–¿Qué dices? –la apremió él–. ¿Crees que podrás tenerme en tu vida?
«¡Sí!», gritaba su corazón. Pero su mente se resistía ante las nefastas consecuencias que supondría perderlo de nuevo. En esa ocasión sería aún peor, porque Pedro estaba decidido a abandonarlo todo por ella.

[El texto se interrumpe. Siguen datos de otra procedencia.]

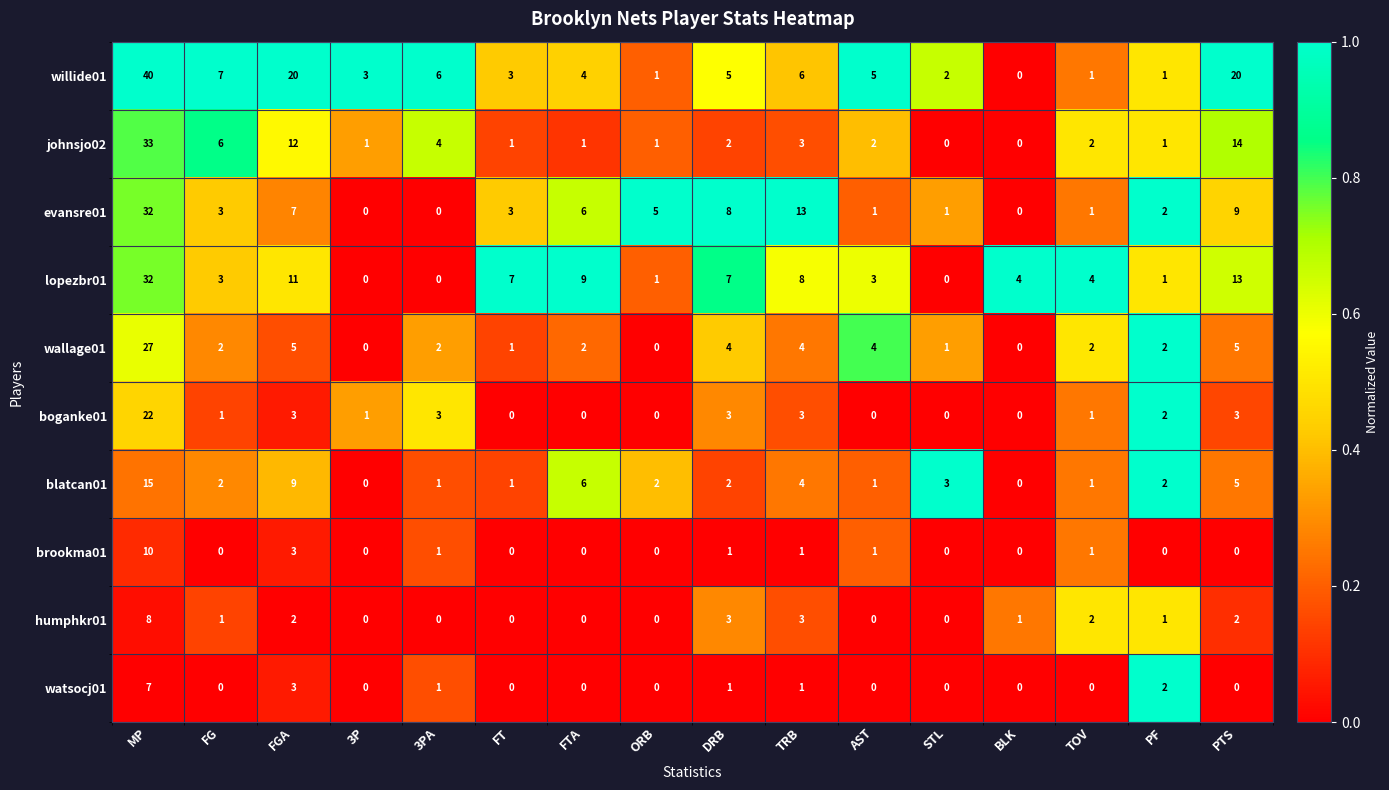

True or false: willide01 has a value of 11 at 3PA.

False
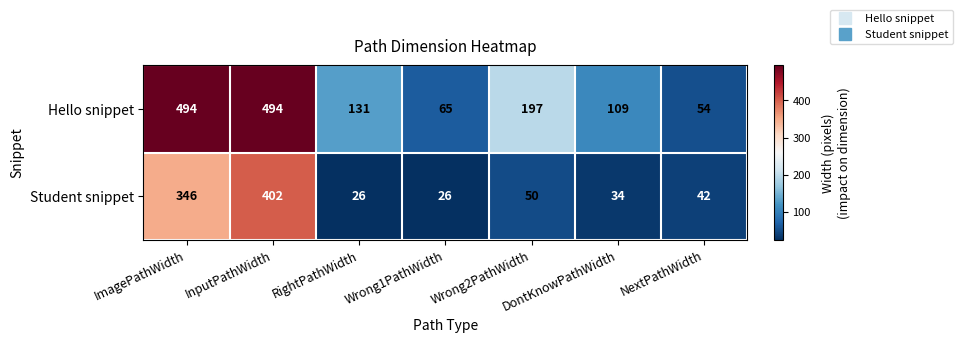

How many data points does each series have?

7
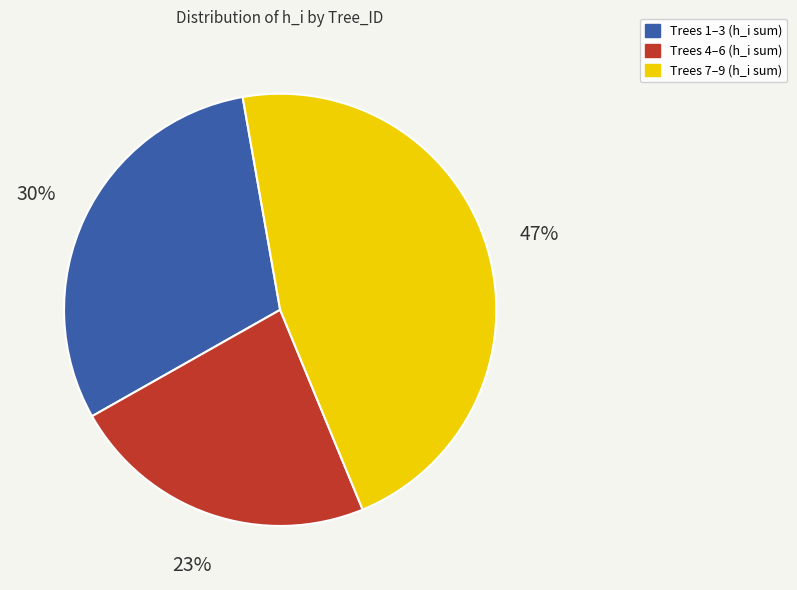

The Trees 1–3 (h_i sum) slice represents 30% of the pie. True or false?

True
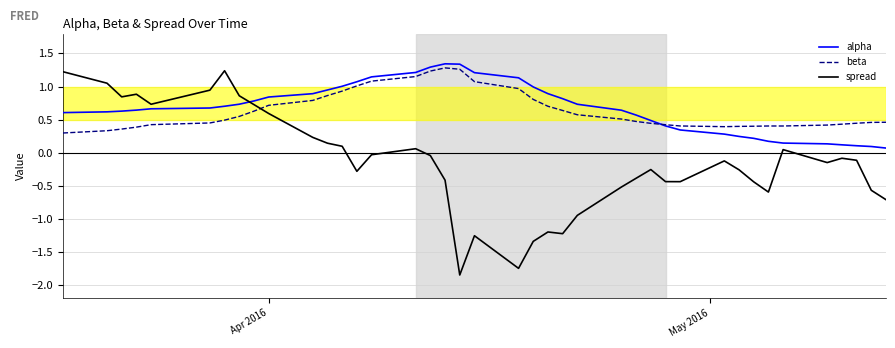

True or false: beta and spread intersect in this chart.

True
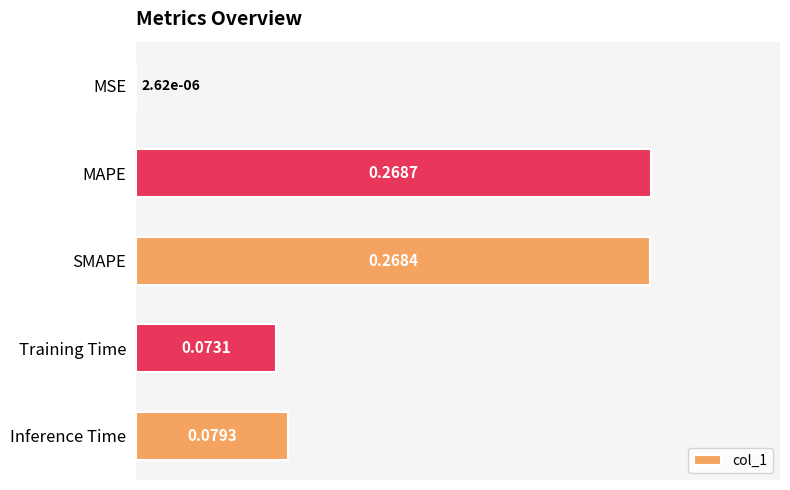

What is the sum of all values?

0.7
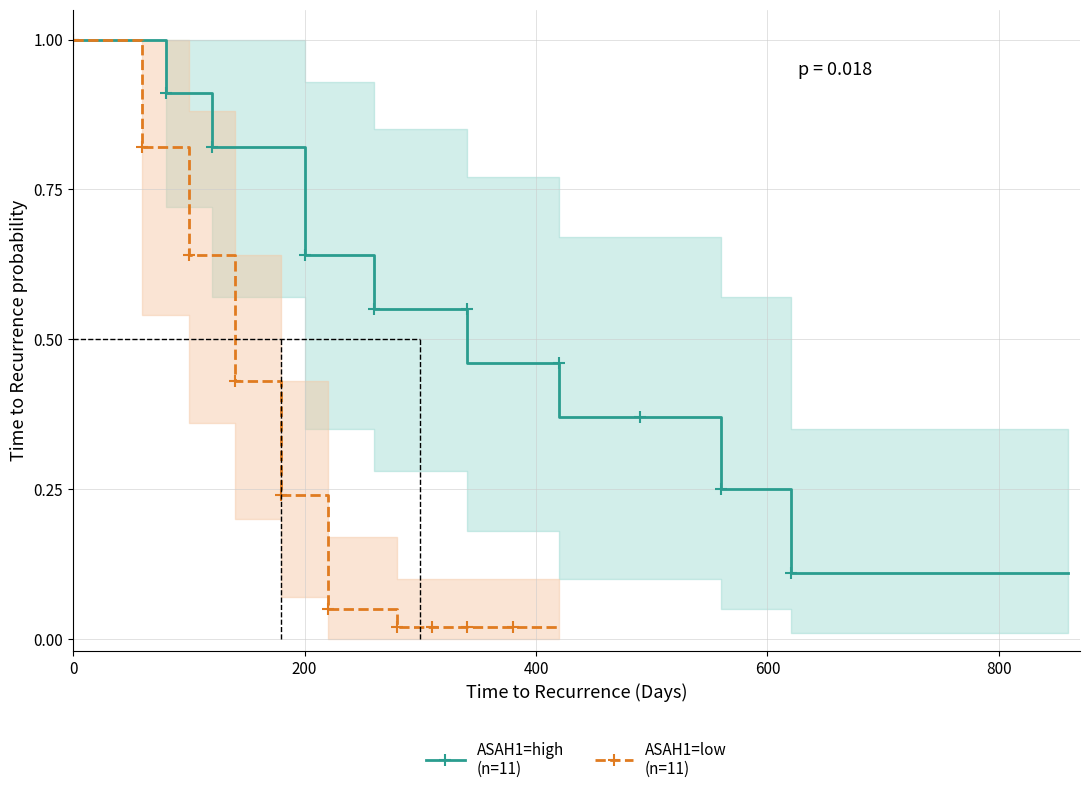

True or false: ASAH1=low
(n=11) and ASAH1=high
(n=11) cross at least once.

False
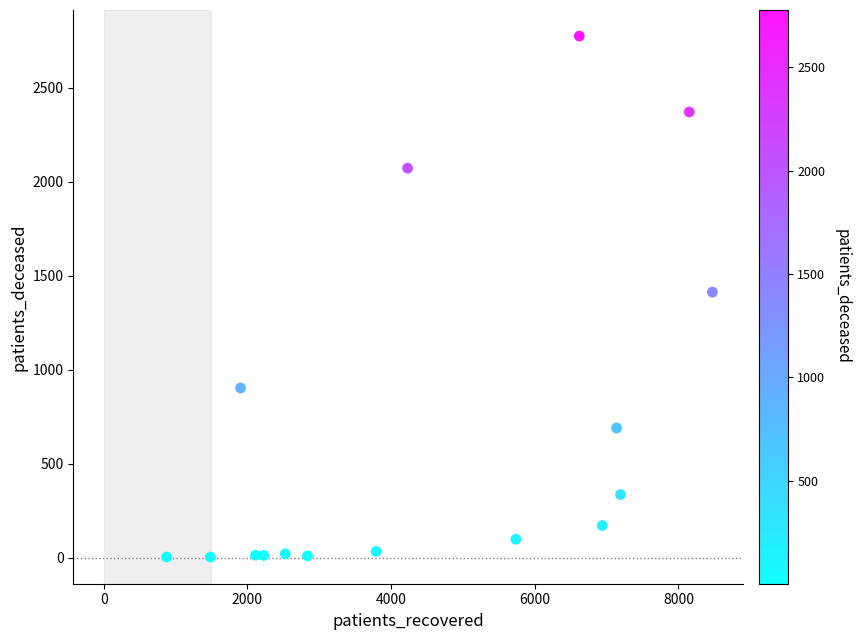

What is the range of Y values (max minus min)?

2773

–No... No puedo. Lo siento.
Pedro la miró boquiabierto y ella se levantó de la mesa y salió del restaurante, esquivando a una familia con un montón de ruidosos críos que esgrimían los típicos crackers navideños y un desaliñado Santa Claus que debía de estar haciendo horas extras toda la semana. No podía volver al coche, y la calle estaba llena de mesas y sillas atestadas de gente. Aquel momento de duda le costó muy caro, porque un segundo después sintió una mano agarrándola por el brazo.
–Le he pedido al camarero que espere hasta que hayamos tenido una pequeña charla en privado.
Podría haberse zafado, pero la gente empezaba a mirarlos con preocupación y a sacar sus teléfonos móviles por si había que llamar a la policía. Dejó que la llevara al coche y se sentó con los brazos cruzados como una niña enfurruñada.
–Alejandra me dijo que la confianza era muy importante para tí y que tú me contarías el resto.
Madre traidora...
–¿No se te ha ocurrido pensar que quizá no me gustes tanto?
Pedro se rió.
–No me lo creo. Prueba otra cosa.
Paula apretó los labios con la esperanza de que el silencio hiciera desistir a Pedro.
–Me dijo que tenías miedo. ¿Ha habido algún hombre que te haya hecho daño? Porque puedo ir a castrarlo, si eso te sirve de consuelo.
Los labios de Paula se le curvaron involuntariamente en una pequeña sonrisa.
–Sabes que voy a estar haciéndote sugerencias como esa, a cada cual más descabellada, hasta que me digas la verdad...
Sí, ella lo sabía muy bien. La determinación de Pedro era legendaria. No en vano, le había hecho ganar el campeonato mundial de surf en cinco ocasiones. Tomó aire y lo soltó lentamente.
–Cuando era niña mi padre me defraudaba continuamente. Nunca cumplía sus promesas y solo venía a verme cuando le apetecía. Les prestaba más atención a su mujer de turno que a mi madre y a mí. Y rompió todo contacto cuando a mi madre le diagnosticaron la enfermedad.
Pedro masculló una maldición que Paula había usado muchas veces.
–Supongo que por eso me cuesta confiar en las personas.
–Hay algo más –adivinó él. Era demasiado listo para poder engañarlo–. Mírame, Paula.
Ella no podía mirarlo. No podía arriesgarse a que viera en sus ojos su verdadero temor.
–Tu padre parece un idiota egoísta, pero no es el motivo de tu miedo –volvió a maldecir cuando Paula siguió sin mirarlo–. Gracias a tí he arreglado las cosas con mi familia, he dejado mi maldito orgullo y he dado el primer paso para salvar la brecha que yo mismo había creado. La confianza también era mi punto débil, porque mi familia no confió en mí lo suficiente para hacerme partícipe de un grave problema. A menudo me pregunto si era por mi culpa, pero no voy a perder más tiempo analizándome, Paula. No vale la pena. Aquí me la estoy jugando por tí. Estoy tan asustando como tú, aunque ignoro cuáles son tus razones. ¿Es por la esclerosis? ¿Tienes miedo de heredarla?
Ella giró bruscamente la cabeza hacia él, revelando su temor.